• [EXERCISE DETAILS] The answer should be one number: how many lines in the records below contain the word "Figure".

• [THE DATA]

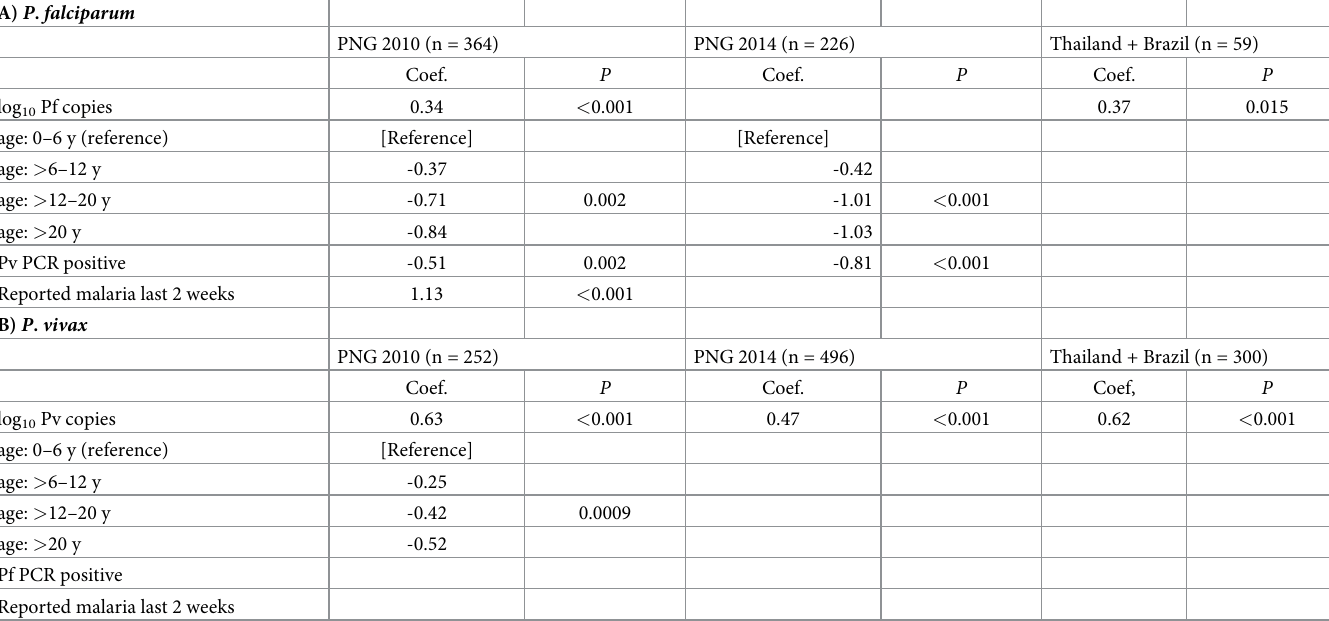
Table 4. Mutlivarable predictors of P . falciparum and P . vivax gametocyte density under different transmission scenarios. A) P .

* * *

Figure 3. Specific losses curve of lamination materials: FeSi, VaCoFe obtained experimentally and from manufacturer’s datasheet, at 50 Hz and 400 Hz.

--

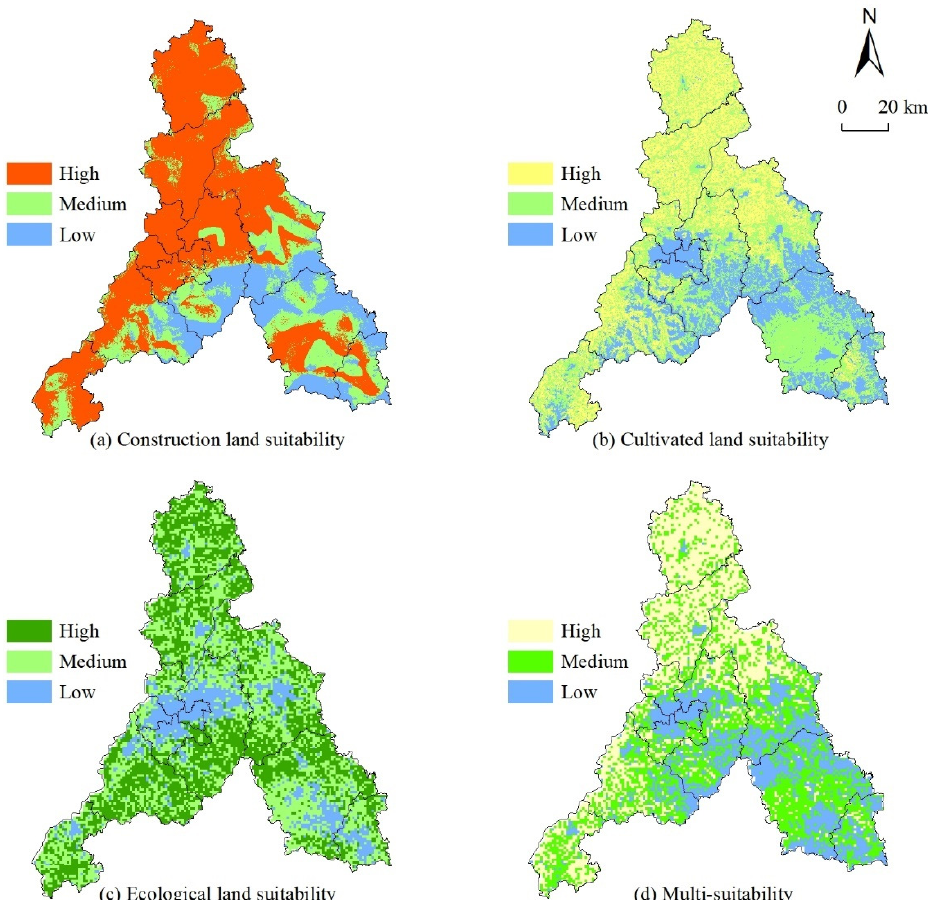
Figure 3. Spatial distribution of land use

• [FINAL ANSWER] 2